Re: Global snapshots - Mailing list pgsql-hackers

From Alexey Kondratov
Subject Re: Global snapshots
Date
Msg-id 53b1586317ae98ecd8c3383f2c9e7c16@postgrespro.ru
Whole thread Raw
In response to Re: Global snapshots  (Fujii Masao <masao.fujii@oss.nttdata.com>)
Responses Re: Global snapshots  (Masahiko Sawada <masahiko.sawada@2ndquadrant.com>)
Re: Global snapshots  (Fujii Masao <masao.fujii@oss.nttdata.com>)
List pgsql-hackers
On 2020-09-08 14:48, Fujii Masao wrote:
> On 2020/09/08 19:36, Alexey Kondratov wrote:
>> On 2020-09-08 05:49, Fujii Masao wrote:
>>> On 2020/09/05 3:31, Alexey Kondratov wrote:
>>>> 
>>>> Attached is a patch, which implements a plain 2PC in the 
>>>> postgres_fdw and adds a GUC 'postgres_fdw.use_twophase'. Also it 
>>>> solves these errors handling issues above and tries to add proper 
>>>> comments everywhere. I think, that 0003 should be rebased on the top 
>>>> of it, or it could be a first patch in the set, since it may be used 
>>>> independently. What do you think?
>>> 
>>> Thanks for the patch!
>>> 
>>> Sawada-san was proposing another 2PC patch at [1]. Do you have any 
>>> thoughts
>>> about pros and cons between your patch and Sawada-san's?
>>> 
>>> [1]
>>> https://www.postgresql.org/message-id/CA+fd4k4z6_B1ETEvQamwQhu4RX7XsrN5ORL7OhJ4B5B6sW-RgQ@mail.gmail.com
>> 
>> Thank you for the link!
>> 
>> After a quick look on the Sawada-san's patch set I think that there 
>> are two major differences:
> 
> Thanks for sharing your thought! As far as I read your patch quickly,
> I basically agree with your this view.
> 
> 
>> 
>> 1. There is a built-in foreign xacts resolver in the [1], which should 
>> be much more convenient from the end-user perspective. It involves 
>> huge in-core changes and additional complexity that is of course worth 
>> of.
>> 
>> However, it's still not clear for me that it is possible to resolve 
>> all foreign prepared xacts on the Postgres' own side with a 100% 
>> guarantee. Imagine a situation when the coordinator node is actually a 
>> HA cluster group (primary + sync + async replica) and it failed just 
>> after PREPARE stage of after local COMMIT. In that case all foreign 
>> xacts will be left in the prepared state. After failover process 
>> complete synchronous replica will become a new primary. Would it have 
>> all required info to properly resolve orphan prepared xacts?
> 
> IIUC, yes, the information required for automatic resolution is
> WAL-logged and the standby tries to resolve those orphan transactions
> from WAL after the failover. But Sawada-san's patch provides
> the special function for manual resolution, so there may be some cases
> where manual resolution is necessary.
> 

I've found a note about manual resolution in the v25 0002:

+After that we prepare all foreign transactions by calling
+PrepareForeignTransaction() API. If we failed on any of them we change 
to
+rollback, therefore at this time some participants might be prepared 
whereas
+some are not prepared. The former foreign transactions need to be 
resolved
+using pg_resolve_foreign_xact() manually and the latter ends 
transaction
+in one-phase by calling RollbackForeignTransaction() API.

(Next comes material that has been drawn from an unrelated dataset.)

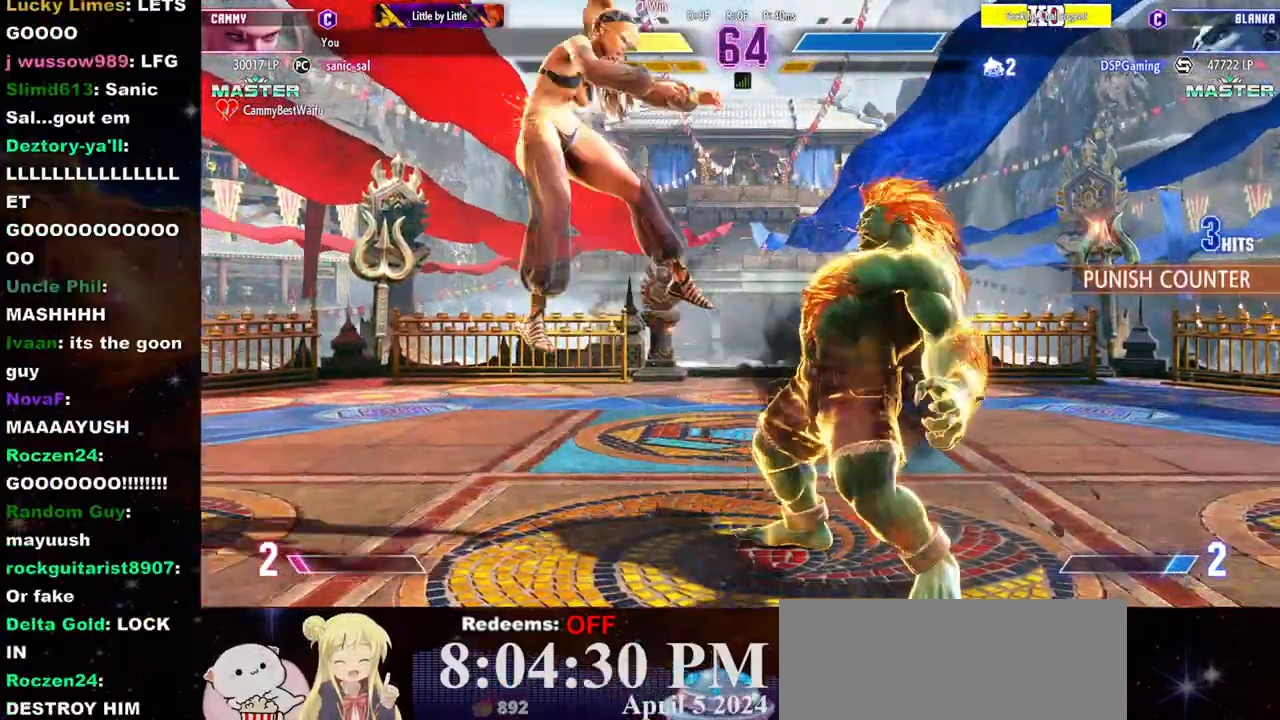
{"buttons": ["CROSS", "SQUARE"], "left_stick": "left", "events": [[17, "CROSS", "up"], [17, "SQUARE", "up"], [100, "CROSS", "down"], [100, "SQUARE", "down"], [167, "CROSS", "up"], [167, "SQUARE", "up"], [217, "CROSS", "down"], [217, "SQUARE", "down"], [283, "CROSS", "up"], [300, "SQUARE", "up"], [350, "CROSS", "down"], [350, "SQUARE", "down"], [417, "CROSS", "up"], [417, "SQUARE", "up"], [483, "CROSS", "down"], [500, "SQUARE", "down"]]}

but it's not yet clear for me.

> 
> Implementing 2PC feature only inside postgres_fdw seems to cause
> another issue; COMMIT PREPARED is issued to the remote servers
> after marking the local transaction as committed
> (i.e., ProcArrayEndTransaction()).
> 

According to the Sawada-san's v25 0002 the logic is pretty much the same 
there:

+2. Pre-Commit phase (1st phase of two-phase commit)

+3. Commit locally
+Once we've prepared all of them, commit the transaction locally.

+4. Post-Commit Phase (2nd phase of two-phase commit)

Brief look at the code confirms this scheme. IIUC, AtEOXact_FdwXact / 
FdwXactParticipantEndTransaction happens after ProcArrayEndTransaction() 
in the CommitTransaction(). Thus, I don't see many difference between 
these approach and CallXactCallbacks() usage regarding this point.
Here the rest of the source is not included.